### EXERCISES TO COMPLETE
**1.** According to the article on Maginnis's Maine art project, how many entrants were there?
**2.** Continue the article on Maginnis's Maine art project from where it stops.

### QUOTED PASSAGE
################

It’s not about the art

By JEFF INGLIS  |  September 3, 2008
MARITIME MAPS: The territory of Catherine Callahan and Bret LeBleu.
Fixing what’s not broken
If all this strikes you as a massive undertaking intended to right a large number of wrongs, you’re getting the picture. And if you question whether some of those wrongs are as bad as Maginnis makes them out to be, you’re not alone.

Maginnis says that she already has strong evidence of her project’s success. For example, she notes that many of the 560 entrants wrote in their entries that they had learned something new about Maine when researching their submissions — which is, it’s true, a start down the road of teaching the world about Maine’s creativity, but not really numbers worth boasting about. And she professes great satisfaction at having brought discussions about art into the halls of government and corporate boardrooms, in her search for financial and logistical support — even though many of her sponsors and collaborators are long-time activists in the local arts community.

There are even farther-reaching goals, though. Maginnis admits that, based on the wealth of national-scale artists who live here, Maine has a strong reputation among artists and art sellers and a robust visual-art life and economy. Considering their small populations, Portland and Maine — which have been art destinations for decades — have a high number of quality galleries and museums. But still, Maginnis insists that more people think of Maine as a state where businesses and artists struggle, rather than one where ingenuity is key to survival — and that this project can help shift that view.

################

### RECORDS SUPPLIED
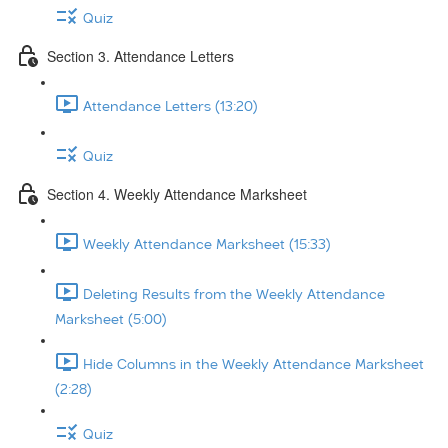
Quiz
Section 3. Attendance Letters
Attendance Letters (13:20)
Quiz
Section 4. Weekly Attendance Marksheet
Weekly Attendance Marksheet (15:33)
Deleting Results from the Weekly Attendance
Marksheet (5:00)
Hide Columns in the Weekly Attendance Marksheet
(2:28)
Quiz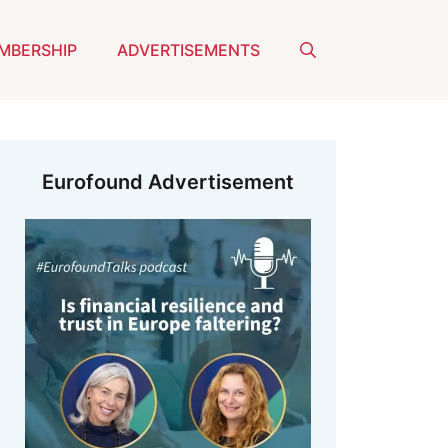
MBERSHIP
ADVERTISEMENTS
Eurofound Advertisement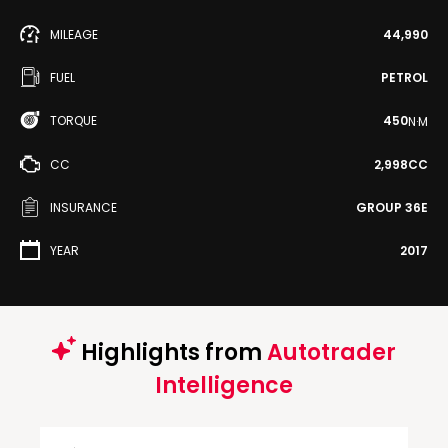
MILEAGE
44,990
FUEL
PETROL
TORQUE
450
N·M
CC
2,998CC
INSURANCE
GROUP 36E
YEAR
2017
Highlights from
Autotrader
Intelligence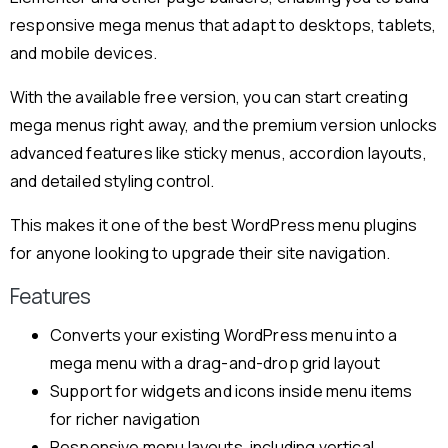
responsive mega menus that adapt to desktops, tablets,
and mobile devices.
With the available free version, you can start creating
mega menus right away, and the premium version unlocks
advanced features like sticky menus, accordion layouts,
and detailed styling control.
This makes it one of the best WordPress menu plugins
for anyone looking to upgrade their site navigation.
Features
Converts your existing WordPress menu into a
mega menu with a drag-and-drop grid layout
Support for widgets and icons inside menu items
for richer navigation
Responsive menu layouts, including vertical,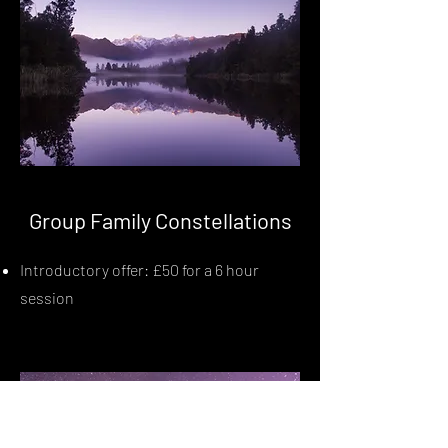
Group Family Constellations
Introductory offer: £50 for a 6 hour
session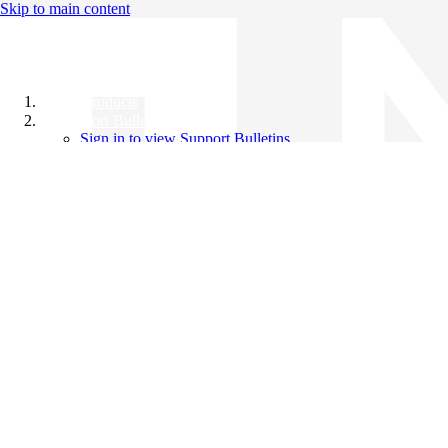
Skip to main content
All Products
Support Bulletins
Sign in to view Support Bulletins
Videos
Knowledge Base
English
English
日本語
中文（简体）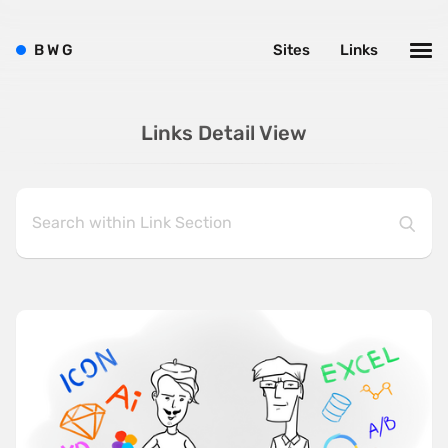
B
W
G
Sites
Links
Links Detail View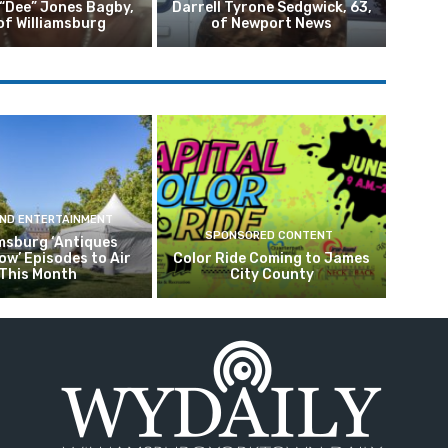
 “Dee” Jones Bagby,
Darrell Tyrone Sedgwick, 63,
of Williamsburg
of Newport News
AND ENTERTAINMENT
SPONSORED CONTENT
amsburg ‘Antiques
w’ Episodes to Air
Color Ride Coming to James
This Month
City County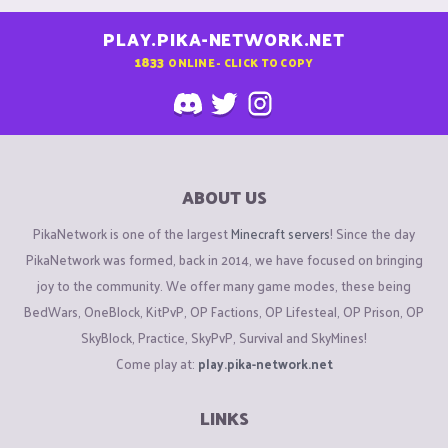
PLAY.PIKA-NETWORK.NET
1833
ONLINE - CLICK TO COPY
ABOUT US
PikaNetwork is one of the largest
Minecraft servers
! Since the day
PikaNetwork was formed, back in 2014, we have focused on bringing
joy to the community. We offer many game modes, these being
BedWars, OneBlock, KitPvP, OP Factions, OP Lifesteal, OP Prison, OP
SkyBlock, Practice, SkyPvP, Survival and SkyMines!
Come play at:
play.pika-network.net
LINKS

################

### RESPONSES PER TASK
**1.** There were 560 entrants.

**2.**
That seems like a strange perspective, but it’s easier to understand how she got there when she offers the most startling example of the pessimism driving her forward. There are, she says, currently “no industries” in Maine where creative people can work.

That’s a particularly ironic statement for many reasons, not the least of which is the letter of support from Governor John Baldacci that is prominently posted on the Art All Around project’s Web site. In it, the governor makes clear that “more than 63,000 Maine residents are currently employed in the creative sector, which provides about 10 percent of all Maine’s wages.”

Her claim is further contradicted by the fact that she delivers it — with great earnestness — in one of several conference rooms in the offices of a large Portland marketing firm that provides her with free desk space and other support. At the desks outside the room where she is speaking work some of the most successful creative minds in the state.

Talk of the town
The public’s objections to the Art All Around project are legion, and range from philosophical to savage. The most pragmatic complaints decry the use of $1.2 million in private donations to pretty up massive oil tanks when the petroleum industry is making record profits and Mainers can’t afford to heat their homes or gas up their cars.

Some local residents have expressed concerns about the designs themselves, with one South Portland artist telling the Current (a weekly community newspaper serving South Portland) the designs give her “little to be excited about.” A resident and business owner quoted in the same article used the word “horrendous” to describe some of the designs — her strongest praise was, “Others, I could live with.” And a South Portland city councilor voiced among the most common criticisms of the designs: “I was expecting (design proposals) more along the lines of Maine-related history, mountains, seascapes, and native animals.”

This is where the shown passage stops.